O advogado Ary Oswaldo Mattos Filho, ex-presidente da Comissão de Valores Mobiliários (CVM), trabalha há anos pelo desenvolvimento do mercado secundário de renda fixa. Quando o ministro Guido Mantega era presidente do Banco Nacional de Desenvolvimento Econômico e Social (BNDES), no primeiro mandato do governo Lula, Mattos Filho sugeriu a ação educativa de empresas ligadas ao Estado. O objetivo era que companhias como a Petrobras lançassem debêntures e mantivessem leilões regulares, despertando o interesse e a confiança da pessoa física em títulos com prazos de vencimento mais longos. “Como acontece com o Tesouro Direto”, resume o advogado. Mantega foi para o Ministério da Fazenda, e as conversas cessaram. Mas as ofertas da BNDESPar, acertadas na gestão do atual ministro, trouxeram uma tímida garantia aos investidores. As debêntures têm formador de mercado e contam com negociação diária no Bovespa Fix, segmento de renda fixa da Bolsa que custodia um volume de R$ 1,4 bilhão em debêntures. Apenas outras duas emissoras, a ABN Note e a Usiminas, contrataram formadores de mercado. Apesar do serviço de liquidez, a movimentação diária é irrisória. Na terceira semana de abril, o giro financeiro médio dos títulos da BNDESPar foi de R$ 390 mil ao dia.

Um dos fatores para que o mercado de renda variável crescesse em volume de negociação nos últimos anos foi a forte presença da pessoa física. A participação do pequeno investidor corresponde a cerca de um terço da movimentação na Bolsa; em 2000, a fatia estava em 0,91%. O crescimento só foi possível graças às facilidades criadas pelo desenvolvimento da plataforma de operação pela internet. O home broker apareceu no início da década e virou febre no mercado secundário de ações. Na renda fixa, não existe essa ferramenta. O sistema operacional do Bovespa Fix é acessado somente pelas corretoras credenciadas. Para realizar a operação, o investidor tem de enviar a ordem à instituição intermediária para que ela acesse o sistema e conclua a transação.

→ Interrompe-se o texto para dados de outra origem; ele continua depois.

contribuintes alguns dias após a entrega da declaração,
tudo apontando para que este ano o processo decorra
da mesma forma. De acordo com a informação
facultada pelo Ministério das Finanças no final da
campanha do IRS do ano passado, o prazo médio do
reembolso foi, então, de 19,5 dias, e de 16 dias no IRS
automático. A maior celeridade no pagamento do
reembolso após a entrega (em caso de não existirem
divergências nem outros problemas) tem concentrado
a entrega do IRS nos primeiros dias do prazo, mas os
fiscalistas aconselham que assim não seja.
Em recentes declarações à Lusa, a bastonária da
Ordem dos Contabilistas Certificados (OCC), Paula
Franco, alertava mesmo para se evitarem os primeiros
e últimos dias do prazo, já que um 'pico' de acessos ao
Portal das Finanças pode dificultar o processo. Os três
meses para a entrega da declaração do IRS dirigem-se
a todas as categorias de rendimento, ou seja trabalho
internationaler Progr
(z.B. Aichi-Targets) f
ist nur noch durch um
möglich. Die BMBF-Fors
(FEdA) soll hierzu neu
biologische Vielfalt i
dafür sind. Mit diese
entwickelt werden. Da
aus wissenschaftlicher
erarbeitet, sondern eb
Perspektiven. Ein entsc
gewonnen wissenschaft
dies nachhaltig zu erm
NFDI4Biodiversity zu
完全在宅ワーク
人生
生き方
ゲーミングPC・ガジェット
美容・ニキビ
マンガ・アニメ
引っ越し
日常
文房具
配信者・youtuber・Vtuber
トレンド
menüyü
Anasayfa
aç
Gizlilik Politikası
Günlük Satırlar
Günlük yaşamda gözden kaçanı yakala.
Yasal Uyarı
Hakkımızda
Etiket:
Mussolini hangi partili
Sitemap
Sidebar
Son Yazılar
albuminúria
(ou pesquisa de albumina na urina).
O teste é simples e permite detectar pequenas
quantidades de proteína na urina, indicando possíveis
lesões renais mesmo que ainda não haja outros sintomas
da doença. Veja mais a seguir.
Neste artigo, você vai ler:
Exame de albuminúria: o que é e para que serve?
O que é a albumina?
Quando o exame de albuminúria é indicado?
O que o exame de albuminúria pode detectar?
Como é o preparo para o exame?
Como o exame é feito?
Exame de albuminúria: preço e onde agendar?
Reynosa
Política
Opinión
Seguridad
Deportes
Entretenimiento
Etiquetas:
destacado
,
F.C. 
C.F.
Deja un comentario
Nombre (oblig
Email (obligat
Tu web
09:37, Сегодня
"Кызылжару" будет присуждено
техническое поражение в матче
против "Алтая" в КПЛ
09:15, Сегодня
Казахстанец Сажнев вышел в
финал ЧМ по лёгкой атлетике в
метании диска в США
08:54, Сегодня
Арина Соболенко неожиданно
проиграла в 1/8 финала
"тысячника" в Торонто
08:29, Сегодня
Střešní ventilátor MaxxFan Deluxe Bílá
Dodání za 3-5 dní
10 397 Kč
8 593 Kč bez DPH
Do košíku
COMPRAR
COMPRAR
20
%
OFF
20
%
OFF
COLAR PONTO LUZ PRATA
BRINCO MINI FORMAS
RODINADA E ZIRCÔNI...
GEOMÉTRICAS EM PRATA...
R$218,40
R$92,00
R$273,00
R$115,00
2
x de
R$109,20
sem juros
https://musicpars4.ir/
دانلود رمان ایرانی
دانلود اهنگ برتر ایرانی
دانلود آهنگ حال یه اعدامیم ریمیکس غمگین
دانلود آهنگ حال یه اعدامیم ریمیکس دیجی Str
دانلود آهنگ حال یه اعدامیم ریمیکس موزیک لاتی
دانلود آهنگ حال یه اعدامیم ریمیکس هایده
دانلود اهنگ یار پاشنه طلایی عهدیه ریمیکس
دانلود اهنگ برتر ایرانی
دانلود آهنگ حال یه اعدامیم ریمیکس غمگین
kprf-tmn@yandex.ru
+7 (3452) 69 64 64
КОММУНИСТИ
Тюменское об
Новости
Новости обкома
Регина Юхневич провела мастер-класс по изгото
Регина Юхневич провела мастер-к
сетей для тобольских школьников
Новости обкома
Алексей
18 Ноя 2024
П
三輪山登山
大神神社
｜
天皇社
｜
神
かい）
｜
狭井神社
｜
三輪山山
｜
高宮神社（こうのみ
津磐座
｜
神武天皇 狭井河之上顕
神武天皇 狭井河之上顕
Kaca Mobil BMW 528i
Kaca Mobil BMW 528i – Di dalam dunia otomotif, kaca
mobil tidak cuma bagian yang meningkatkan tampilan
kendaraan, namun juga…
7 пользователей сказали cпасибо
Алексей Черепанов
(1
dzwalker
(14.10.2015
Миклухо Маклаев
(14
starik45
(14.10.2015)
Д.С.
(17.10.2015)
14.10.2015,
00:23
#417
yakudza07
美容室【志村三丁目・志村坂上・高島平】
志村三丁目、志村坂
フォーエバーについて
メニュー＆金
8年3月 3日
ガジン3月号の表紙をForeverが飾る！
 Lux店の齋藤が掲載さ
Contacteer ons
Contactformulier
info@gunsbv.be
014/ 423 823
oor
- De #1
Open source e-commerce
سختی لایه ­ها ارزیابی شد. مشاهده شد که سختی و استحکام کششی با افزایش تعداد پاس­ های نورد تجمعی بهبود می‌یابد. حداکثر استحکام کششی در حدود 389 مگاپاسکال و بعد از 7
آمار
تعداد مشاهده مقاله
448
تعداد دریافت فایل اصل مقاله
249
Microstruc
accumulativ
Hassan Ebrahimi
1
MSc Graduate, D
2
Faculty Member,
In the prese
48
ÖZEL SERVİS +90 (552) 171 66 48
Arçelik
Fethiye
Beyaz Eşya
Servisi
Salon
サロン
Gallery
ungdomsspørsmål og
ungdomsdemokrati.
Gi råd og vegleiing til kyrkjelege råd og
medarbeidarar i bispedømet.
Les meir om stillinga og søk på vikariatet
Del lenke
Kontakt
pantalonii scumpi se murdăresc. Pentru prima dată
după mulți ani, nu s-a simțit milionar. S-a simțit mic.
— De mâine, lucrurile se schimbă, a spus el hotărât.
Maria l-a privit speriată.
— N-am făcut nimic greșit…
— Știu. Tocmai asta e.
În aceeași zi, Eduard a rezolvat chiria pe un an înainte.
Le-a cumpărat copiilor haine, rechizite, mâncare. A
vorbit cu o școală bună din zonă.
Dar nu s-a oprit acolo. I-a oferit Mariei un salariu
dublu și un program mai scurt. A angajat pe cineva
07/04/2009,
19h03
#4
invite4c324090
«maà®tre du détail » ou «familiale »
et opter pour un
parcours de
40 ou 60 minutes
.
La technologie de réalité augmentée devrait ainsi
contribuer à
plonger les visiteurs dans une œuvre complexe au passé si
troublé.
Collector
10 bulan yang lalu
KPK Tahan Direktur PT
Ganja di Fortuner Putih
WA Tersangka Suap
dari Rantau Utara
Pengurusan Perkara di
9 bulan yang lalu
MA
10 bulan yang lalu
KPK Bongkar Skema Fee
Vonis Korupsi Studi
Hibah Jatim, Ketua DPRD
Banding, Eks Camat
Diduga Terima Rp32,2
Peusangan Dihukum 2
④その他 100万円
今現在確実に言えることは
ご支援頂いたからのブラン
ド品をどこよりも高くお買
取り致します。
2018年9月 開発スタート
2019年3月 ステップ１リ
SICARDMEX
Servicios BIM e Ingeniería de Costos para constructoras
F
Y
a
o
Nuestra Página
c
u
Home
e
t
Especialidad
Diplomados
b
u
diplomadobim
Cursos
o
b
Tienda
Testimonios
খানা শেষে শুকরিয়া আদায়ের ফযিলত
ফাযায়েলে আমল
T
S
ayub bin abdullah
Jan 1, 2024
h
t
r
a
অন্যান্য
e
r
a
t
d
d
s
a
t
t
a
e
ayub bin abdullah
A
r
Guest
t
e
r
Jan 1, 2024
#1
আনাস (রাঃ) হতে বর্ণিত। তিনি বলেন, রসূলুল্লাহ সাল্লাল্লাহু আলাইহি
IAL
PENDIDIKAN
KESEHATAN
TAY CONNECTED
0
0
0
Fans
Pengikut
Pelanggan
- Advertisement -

O excelente desempenho do mercado acionário fez a BM&FBovespa apostar que a verdadeira injeção de liquidez no mercado secundário de debêntures se dará com a integração do Bovespa Fix ao home broker. Ainda sem previsão de estreia, a novidade está em fase de estudos na Bolsa. “O segmento terá um alcance muito maior. Quem investe em ações também investe em renda fixa”, acredita o diretor de mercado à vista da BM&FBovespa, Fábio Urban. O projeto não termina por aí. A garantia do acesso de todos os operadores de renda fixa ao home broker seria acompanhada de programas de popularização. “As corretoras serão parte fundamental na divulgação da nova possibilidade, assim como foi feito com a renda variável.”

Enquanto a Bolsa investe em tecnologia, a Andima trabalha por uma mudança na regulamentação fiscal. Há cerca de três meses, a instituição enviou um pleito ao governo federal para que o investimento em debêntures tenha o mesmo benefício da dívida pública. O investidor estrangeiro não recolhe imposto de renda em cima dos ganhos com títulos públicos. Segundo Valéria Coelho, da Andima, a intenção é aumentar o número de participantes no mercado de dívida corporativa e, em consequência, a liquidez.